CHAPTER V
So winter passed at the mine, and at the brown house under the shoulder of Tamalpais. Alix still kept her bedroom windows open, but the rain tore in, and Anne protested at the ensuing stains on the pantry ceiling. Creeks rushed swollen and yellow; fog smothered the mountain peak; the forest floor oozed moisture. Spring came reluctantly; muddy boots cluttered the doctor’s hearth, for he and Alix and Peter tramped for miles through the woods and over the hills, bringing home trillium and pungent wild currant blossoms, and filling the house with blooms.
Cherry’s wedding, once satisfactorily over, was a cause of great satisfaction to her sister and cousin. They had stepped back duly, to give her the centre of the stage; they had admired and congratulated, had helped her in all hearty generosity. They had listened to her praises of Martin and his of her, and had given her more than her share of the household treasures of silver spoons and yellowed old lace.
And now that she was gone they enjoyed their own lives again, and cast over hers the glamour that novelty and distance never fail to give. Cherry, married and keeping house and managing affairs, was an object of romantic interest. The girls surmised that Cherry must be making friends; that everyone must admire her; that Martin would be rich some day, without doubt. When her letters came, there was always animated chatter about the fire.
Cherry wrote regularly, now and then assuring them that she was the same old Cherry. She described her tiny house right at the mine, looking down at the rough scaffoldings that covered the mouth of the tunnels, and the long sheds of the plant, and the bare big building that was the men’s boarding-house. Martin’s associates brought her trout and ducks, she wrote; she and Martin had driven three hundred miles in the superintendent’s car; she was preparing for a card party.
“Think of little old Cherry going off on week-end trips with three men!” Alix would say proudly. “Think of Cherry giving a card party!” Anne perhaps would make no comment, but she often felt a pang of envy.
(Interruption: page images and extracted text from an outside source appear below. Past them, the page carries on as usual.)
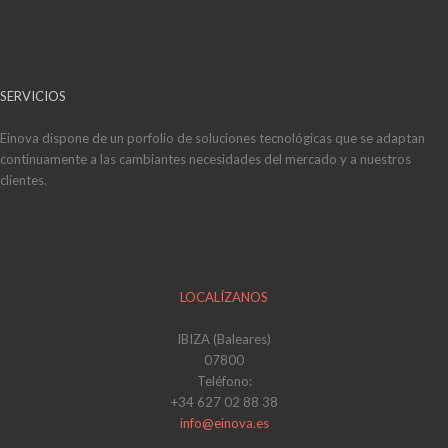
SERVICIOS
Einova dispone de un porfolio de soluciones tecnológicas que se adaptan
continuamente a las cambiantes necesidades del mercado y a nuestros
clientes.
LOCALÍZANOS
IBIZA (Baleares)
07800
Teléfono:
+34 627 02 88 38
info@einova.es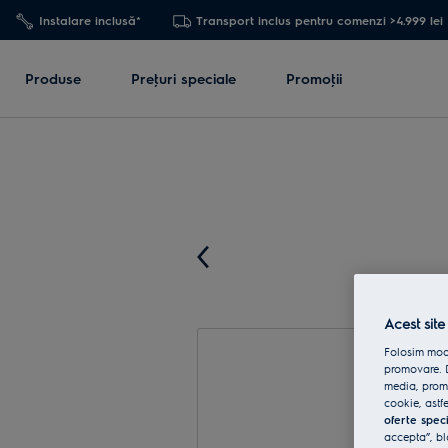
Instalare inclusă*
Transport inclus pentru comenzi >4.999 lei
Produse
Preţuri speciale
Promoţii
Acest site
Folosim modu
promovare. D
media, promo
cookie, astfe
oferte spec
accepta”, bl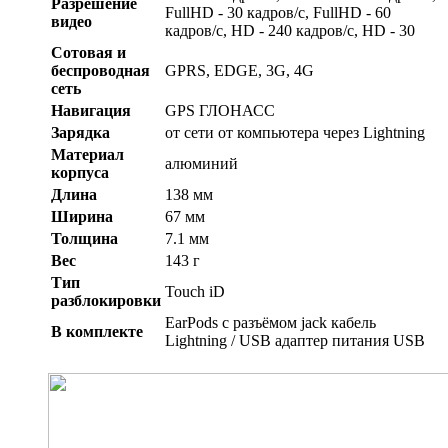
Разрешение
FullHD - 30 кадров/с, FullHD - 60
видео
кадров/с, HD - 240 кадров/с, HD - 30
Сотовая и
беспроводная
GPRS, EDGE, 3G, 4G
сеть
Навигация
GPS ГЛОНАСС
Зарядка
от сети от компьютера через Lightning
Материал
алюминий
корпуса
Длина
138 мм
Ширина
67 мм
Толщина
7.1 мм
Вес
143 г
Тип
Touch iD
разблокировки
EarPods с разъёмом jack кабель
В комплекте
Lightning / USB адаптер питания USB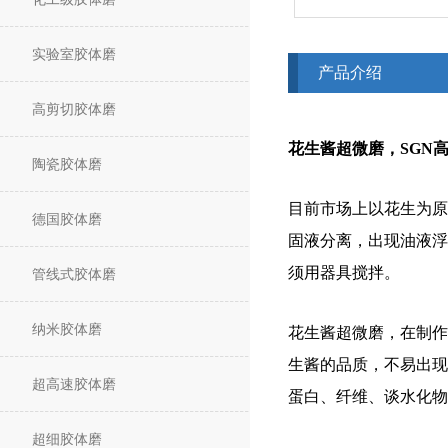
实验室胶体磨
产品介绍
高剪切胶体磨
花生酱超微磨，SGN
陶瓷胶体磨
目前市场上以花生为原
德国胶体磨
固液分离，出现油液浮
须用器具搅拌。
管线式胶体磨
纳米胶体磨
花生酱超微磨，在制作
生酱的品质，不易出现
超高速胶体磨
蛋白、纤维、谈水化物
超细胶体磨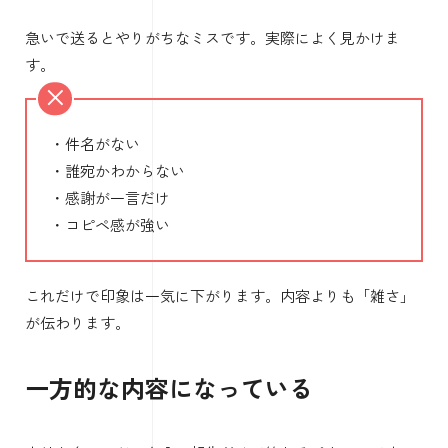
急いで送るとやりがちなミスです。実際によく見かけま
す。
・件名がない
・誰宛かわからない
・感謝が一言だけ
・コピペ感が強い
これだけで印象は一気に下がります。内容よりも「雑さ」
が伝わります。
一方的な内容になっている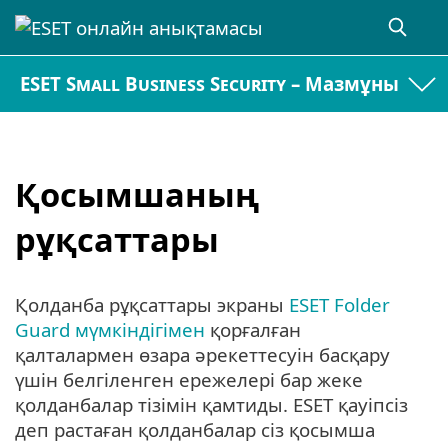
ESET Small Business Security – Мазмұны
Қосымшаның
рұқсаттары
Қолданба рұқсаттары экраны
ESET Folder
Guard мүмкіндігімен
қорғалған
қалталармен өзара әрекеттесуін басқару
үшін белгіленген ережелері бар жеке
қолданбалар тізімін қамтиды. ESET қауіпсіз
деп растаған қолданбалар сіз қосымша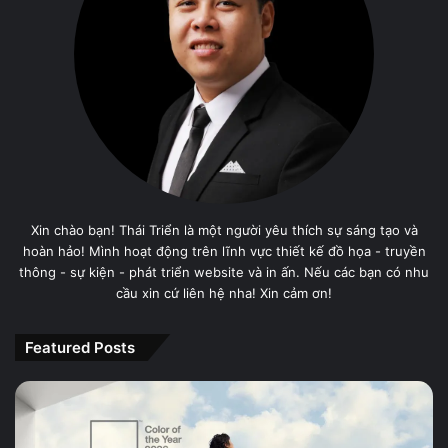
Xin chào bạn! Thái Triển là một người yêu thích sự sáng tạo và
hoàn hảo! Mình hoạt động trên lĩnh vực thiết kế đồ họa - truyền
thông - sự kiện - phát triển website và in ấn. Nếu các bạn có nhu
cầu xin cứ liên hệ nha! Xin cảm ơn!
Featured Posts
PANTONE
11-
4201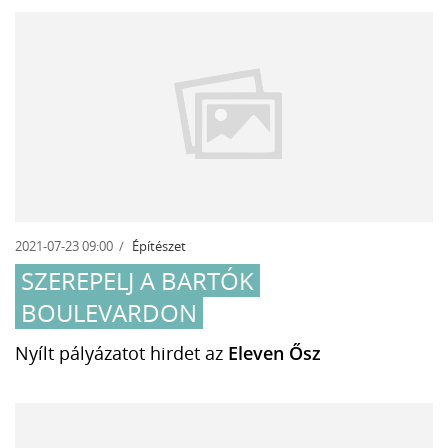
2021-07-23 09:00
Építészet
SZEREPELJ A BARTÓK
BOULEVARDON
Nyílt pályázatot hirdet az
Eleven Ősz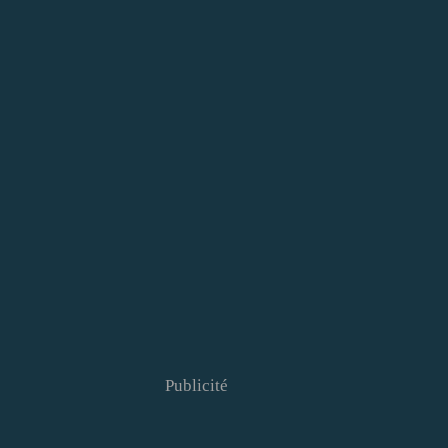
Publicité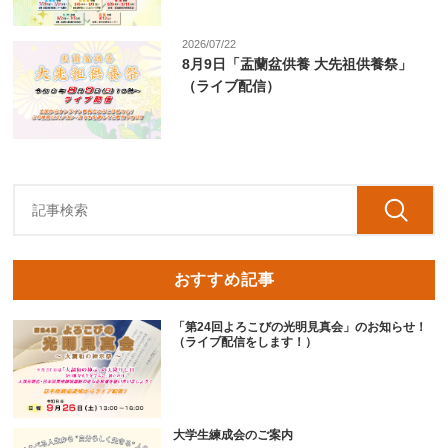
2026/07/22
8月9日「盂蘭盆供養 大先祖供養祭」
（ライブ配信）
おすすめ記事
「第24回よろこびの光明見真会」のお知らせ！
（ライブ配信をします！）
大学生練成会のご案内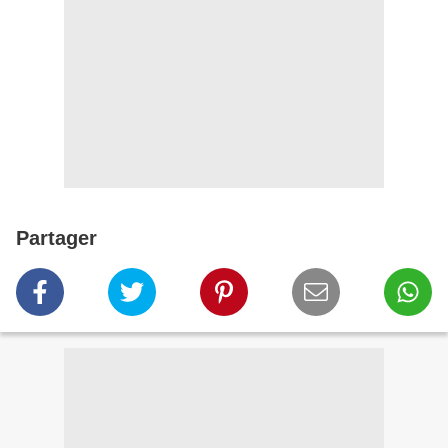
Partager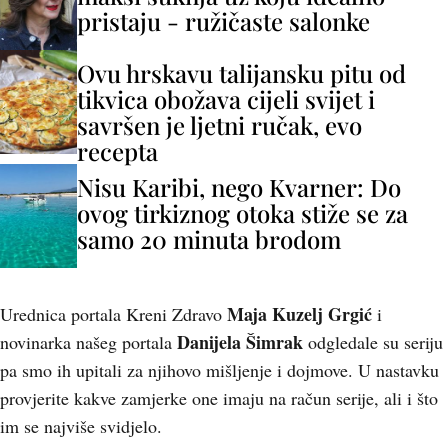
pristaju - ružičaste salonke
Ovu hrskavu talijansku pitu od
tikvica obožava cijeli svijet i
savršen je ljetni ručak, evo
recepta
Nisu Karibi, nego Kvarner: Do
ovog tirkiznog otoka stiže se za
samo 20 minuta brodom
Maja Kuzelj Grgić
Urednica portala Kreni Zdravo
i
Danijela Šimrak
novinarka našeg portala
odgledale su seriju
pa smo ih upitali za njihovo mišljenje i dojmove. U nastavku
provjerite kakve zamjerke one imaju na račun serije, ali i što
im se najviše svidjelo.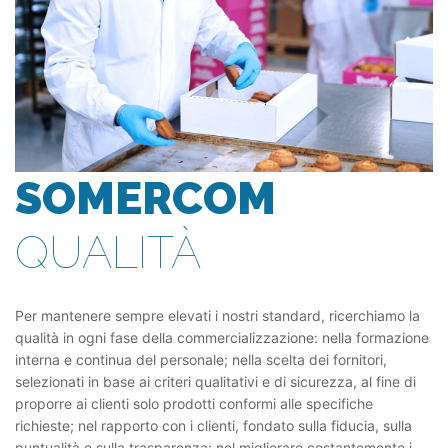
SOMERCOM
QUALITÀ
Per mantenere sempre elevati i nostri standard, ricerchiamo la
qualità in ogni fase della commercializzazione: nella formazione
interna e continua del personale; nella scelta dei fornitori,
selezionati in base ai criteri qualitativi e di sicurezza, al fine di
proporre ai clienti solo prodotti conformi alle specifiche
richieste; nel rapporto con i clienti, fondato sulla fiducia, sulla
puntualità e sulla trasparenza; nel migliorare costantemente i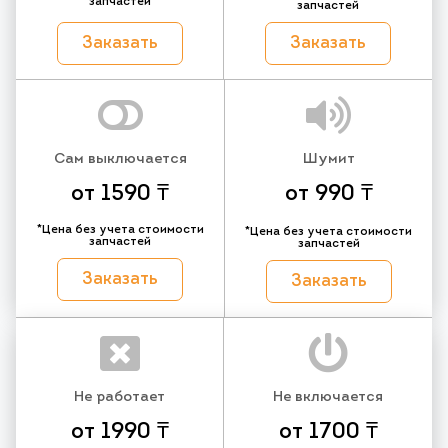
запчастей
запчастей
Заказать
Заказать
Сам выключается
Шумит
от 1590 ₸
от 990 ₸
*Цена без учета стоимости
*Цена без учета стоимости
запчастей
запчастей
Заказать
Заказать
Не работает
Не включается
от 1990 ₸
от 1700 ₸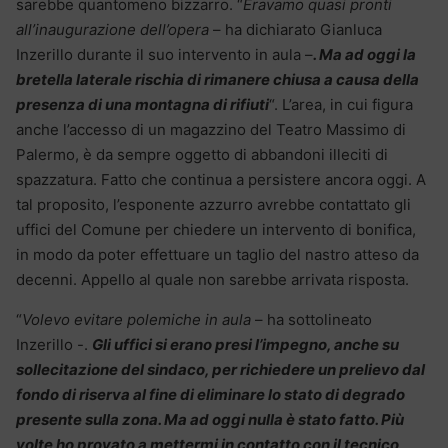
sarebbe quantomeno bizzarro. “
Eravamo quasi pronti
all’inaugurazione dell’opera
– ha dichiarato Gianluca
Inzerillo durante il suo intervento in aula –
. Ma ad oggi la
bretella laterale rischia di rimanere chiusa a causa della
presenza di una montagna di rifiuti
“. L’area, in cui figura
anche l’accesso di un magazzino del Teatro Massimo di
Palermo, è da sempre oggetto di abbandoni illeciti di
spazzatura. Fatto che continua a persistere ancora oggi. A
tal proposito, l’esponente azzurro avrebbe contattato gli
uffici del Comune per chiedere un intervento di bonifica,
in modo da poter effettuare un taglio del nastro atteso da
decenni. Appello al quale non sarebbe arrivata risposta.
“
Volevo evitare polemiche in aula
– ha sottolineato
Inzerillo -.
Gli uffici si erano presi l’impegno, anche su
sollecitazione del sindaco, per richiedere un prelievo dal
fondo di riserva al fine di eliminare lo stato di degrado
presente sulla zona. Ma ad oggi nulla è stato fatto. Più
volte ho provato a mettermi in contatto con il tecnico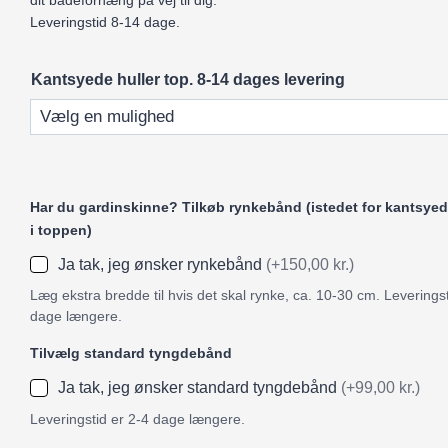
dit badeforhæng på vej til dig.
Leveringstid 8-14 dage.
Kantsyede huller top. 8-14 dages levering
Har du gardinskinne? Tilkøb rynkebånd (istedet for kantsyed
i toppen)
Ja tak, jeg ønsker rynkebånd
(+150,00 kr.)
Læg ekstra bredde til hvis det skal rynke, ca. 10-30 cm. Leveringst
dage længere.
Tilvælg standard tyngdebånd
Ja tak, jeg ønsker standard tyngdebånd
(+99,00 kr.)
Leveringstid er 2-4 dage længere.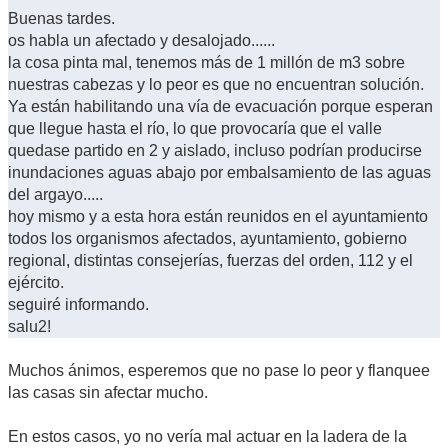
Buenas tardes.
os habla un afectado y desalojado......
la cosa pinta mal, tenemos más de 1 millón de m3 sobre
nuestras cabezas y lo peor es que no encuentran solución.
Ya están habilitando una vía de evacuación porque esperan
que llegue hasta el río, lo que provocaría que el valle
quedase partido en 2 y aislado, incluso podrían producirse
inundaciones aguas abajo por embalsamiento de las aguas
del argayo.....
hoy mismo y a esta hora están reunidos en el ayuntamiento
todos los organismos afectados, ayuntamiento, gobierno
regional, distintas consejerías, fuerzas del orden, 112 y el
ejército.
seguiré informando.
salu2!
Muchos ánimos, esperemos que no pase lo peor y flanquee
las casas sin afectar mucho.
En estos casos, yo no vería mal actuar en la ladera de la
Cherry seemed to have everything.
Alix was working hard with her music this winter, aided and abetted by Peter, who was tireless in bringing her songs and taking her to concerts. Suddenly, without warning, there was a newcomer in the circle, a sleek-headed brown-haired little man known as Justin Little.
He had been introduced at some party to Anne and Alix; he called; he was presently taking Anne to a lecture. Anne now began to laugh at him and say that he was “too ridiculous,” but she did not allow any one else to say so. On the contrary, she told Alix at various times that his mother had been one of the old Maryland Percies, and his great-grandfather was mentioned in a book by Sir Walter Scott, and that one had to respect the man, even if one didn’t choose to marry him.